O Estatuto do Índio, Lei nº. 6.001, de 19.12.1973, já em consonância com os preceitos da Declaração Universal dos Direitos Humanos (1948), embora tenha se preocupado em preservar a cultura e assegurar direitos especiais dos índios, ainda

permaneceu com o propósito rançoso de integrá-los, progressiva e harmonicamente, à comunhão nacional.

O mundo não foi mais o mesmo após a Declaração Universal dos Direitos Humanos de 1948, de lá para cá a situação de muitas pessoas foi revista, principalmente na tentativa de proteger a humanidade de males experimentados nas décadas antecedentes, como o genocídio dos judeus. Nesse cenário houve um esforço para a reconstrução dos Direitos Humanos, um paradigma orientador das relações humanas quebrado pelas monstruosas violações ocorridas nas grandes guerras.

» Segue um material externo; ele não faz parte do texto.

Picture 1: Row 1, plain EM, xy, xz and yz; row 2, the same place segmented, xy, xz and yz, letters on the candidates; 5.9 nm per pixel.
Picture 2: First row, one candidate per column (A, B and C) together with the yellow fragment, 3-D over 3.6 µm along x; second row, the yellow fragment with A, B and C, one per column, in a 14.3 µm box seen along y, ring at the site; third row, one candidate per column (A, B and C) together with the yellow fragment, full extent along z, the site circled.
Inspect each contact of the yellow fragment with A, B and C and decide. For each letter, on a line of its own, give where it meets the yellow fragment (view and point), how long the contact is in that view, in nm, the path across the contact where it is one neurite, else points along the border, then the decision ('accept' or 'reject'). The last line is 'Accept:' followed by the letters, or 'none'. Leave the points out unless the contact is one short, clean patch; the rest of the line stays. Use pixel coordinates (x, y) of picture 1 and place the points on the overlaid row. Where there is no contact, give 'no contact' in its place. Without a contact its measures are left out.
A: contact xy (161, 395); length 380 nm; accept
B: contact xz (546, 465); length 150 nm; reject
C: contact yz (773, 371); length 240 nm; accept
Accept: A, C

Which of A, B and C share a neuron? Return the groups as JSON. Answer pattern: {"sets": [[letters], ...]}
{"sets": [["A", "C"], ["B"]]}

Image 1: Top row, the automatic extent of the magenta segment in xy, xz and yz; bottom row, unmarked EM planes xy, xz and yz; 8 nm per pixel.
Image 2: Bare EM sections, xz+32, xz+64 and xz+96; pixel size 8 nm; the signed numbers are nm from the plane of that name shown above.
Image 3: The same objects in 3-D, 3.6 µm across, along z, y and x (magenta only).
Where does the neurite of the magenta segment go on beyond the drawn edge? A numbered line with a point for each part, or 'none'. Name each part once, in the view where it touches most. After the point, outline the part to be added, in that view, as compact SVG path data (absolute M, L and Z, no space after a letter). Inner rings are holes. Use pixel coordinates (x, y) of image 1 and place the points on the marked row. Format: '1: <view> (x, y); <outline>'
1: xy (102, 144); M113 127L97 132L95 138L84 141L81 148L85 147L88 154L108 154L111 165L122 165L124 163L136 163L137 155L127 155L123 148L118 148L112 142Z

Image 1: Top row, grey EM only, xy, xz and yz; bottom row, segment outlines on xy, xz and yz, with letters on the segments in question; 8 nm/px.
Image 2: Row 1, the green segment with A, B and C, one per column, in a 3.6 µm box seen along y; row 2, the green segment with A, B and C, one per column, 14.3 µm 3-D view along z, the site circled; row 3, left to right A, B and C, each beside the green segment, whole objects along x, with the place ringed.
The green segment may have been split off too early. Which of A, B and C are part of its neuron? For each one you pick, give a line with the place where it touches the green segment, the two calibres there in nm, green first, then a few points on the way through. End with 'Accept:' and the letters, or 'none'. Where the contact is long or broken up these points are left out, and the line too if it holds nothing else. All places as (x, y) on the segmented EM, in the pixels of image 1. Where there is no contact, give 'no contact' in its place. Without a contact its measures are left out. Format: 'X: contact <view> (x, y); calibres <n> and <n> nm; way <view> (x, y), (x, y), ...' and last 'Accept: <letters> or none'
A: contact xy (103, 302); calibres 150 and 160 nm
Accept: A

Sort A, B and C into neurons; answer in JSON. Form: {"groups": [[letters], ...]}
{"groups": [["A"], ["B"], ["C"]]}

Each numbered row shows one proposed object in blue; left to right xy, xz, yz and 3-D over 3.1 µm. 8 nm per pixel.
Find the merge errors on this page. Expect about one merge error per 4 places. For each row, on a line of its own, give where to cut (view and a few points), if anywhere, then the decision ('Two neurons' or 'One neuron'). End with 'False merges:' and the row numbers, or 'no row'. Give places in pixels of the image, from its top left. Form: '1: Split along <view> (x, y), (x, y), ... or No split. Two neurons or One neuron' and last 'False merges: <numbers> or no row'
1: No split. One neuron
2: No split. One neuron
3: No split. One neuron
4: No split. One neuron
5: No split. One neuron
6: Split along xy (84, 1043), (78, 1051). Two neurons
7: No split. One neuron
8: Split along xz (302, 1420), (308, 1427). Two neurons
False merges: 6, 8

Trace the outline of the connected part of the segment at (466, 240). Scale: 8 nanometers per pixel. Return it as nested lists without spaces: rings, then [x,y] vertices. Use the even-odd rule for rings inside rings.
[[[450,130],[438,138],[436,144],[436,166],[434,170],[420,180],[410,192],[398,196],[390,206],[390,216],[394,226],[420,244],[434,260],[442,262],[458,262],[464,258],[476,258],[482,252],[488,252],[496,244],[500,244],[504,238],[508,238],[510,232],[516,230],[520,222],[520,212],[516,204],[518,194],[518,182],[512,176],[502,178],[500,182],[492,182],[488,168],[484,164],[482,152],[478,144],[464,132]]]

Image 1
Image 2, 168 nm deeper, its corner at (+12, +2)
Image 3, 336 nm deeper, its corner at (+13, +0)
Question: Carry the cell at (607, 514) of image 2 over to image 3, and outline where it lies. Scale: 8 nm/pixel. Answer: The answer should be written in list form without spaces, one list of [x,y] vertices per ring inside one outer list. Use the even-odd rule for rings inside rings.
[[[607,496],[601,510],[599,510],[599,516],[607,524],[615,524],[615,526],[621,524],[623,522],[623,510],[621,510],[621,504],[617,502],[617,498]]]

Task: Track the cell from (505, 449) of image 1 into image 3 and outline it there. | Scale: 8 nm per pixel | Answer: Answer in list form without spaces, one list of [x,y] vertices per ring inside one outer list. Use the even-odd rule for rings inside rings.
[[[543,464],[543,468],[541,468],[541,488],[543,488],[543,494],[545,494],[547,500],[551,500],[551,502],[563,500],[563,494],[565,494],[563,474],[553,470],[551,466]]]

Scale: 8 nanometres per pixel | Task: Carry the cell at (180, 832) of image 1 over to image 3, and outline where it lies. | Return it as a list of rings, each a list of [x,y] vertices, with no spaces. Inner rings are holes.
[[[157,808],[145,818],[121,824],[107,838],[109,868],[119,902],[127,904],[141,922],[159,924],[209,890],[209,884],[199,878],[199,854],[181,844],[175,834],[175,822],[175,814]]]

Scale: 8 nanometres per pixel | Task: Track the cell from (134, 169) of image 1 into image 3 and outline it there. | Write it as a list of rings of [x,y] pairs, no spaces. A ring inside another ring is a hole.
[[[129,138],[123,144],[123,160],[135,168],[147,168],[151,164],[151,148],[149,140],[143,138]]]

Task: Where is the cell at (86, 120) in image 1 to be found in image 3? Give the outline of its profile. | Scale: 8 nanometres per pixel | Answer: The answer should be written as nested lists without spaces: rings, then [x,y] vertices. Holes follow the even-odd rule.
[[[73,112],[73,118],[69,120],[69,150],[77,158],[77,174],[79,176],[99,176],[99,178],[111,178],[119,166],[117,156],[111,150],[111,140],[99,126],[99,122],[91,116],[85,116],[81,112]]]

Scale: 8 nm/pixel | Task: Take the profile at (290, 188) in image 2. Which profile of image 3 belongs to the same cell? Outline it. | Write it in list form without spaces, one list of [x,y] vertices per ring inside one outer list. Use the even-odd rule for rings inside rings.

Dentre as situações que mais preocupava a comunidade internacional estavam as das chamadas minorias, e dentre estas, os povos indígenas. Em consequência e sob a pressão desse novo consenso internacional, muitos Estados reformularam suas constituições, dentre estes o Brasil, que aproveitou a necessidade de revitalização política e social do País, decorrente de sua história ditatorial recente (décadas de 1960 a 1980) e promulgou em 1988 sua nova Constituição Federal abarcando as orientações internacionais da DUDH/1948, e que contemplou os direitos dos povos originários, revogando em muitos aspectos o Estatuto do Índio de 1973.

Nesse contexto, além da importância material, social e espiritual que a terra tem para o indígena, ela adquiriu um significado particular como instrumento de consagração do direito fundamental de moradia, e assim, de dignidade humana para o indígena também. Dito de outro modo, o indígena compreendeu que havia conquistado, a partir de então, além de tudo o que a terra significa para ele como individualidade e coletividade, uma garantia chamada pelos não índios de direito à sua terra.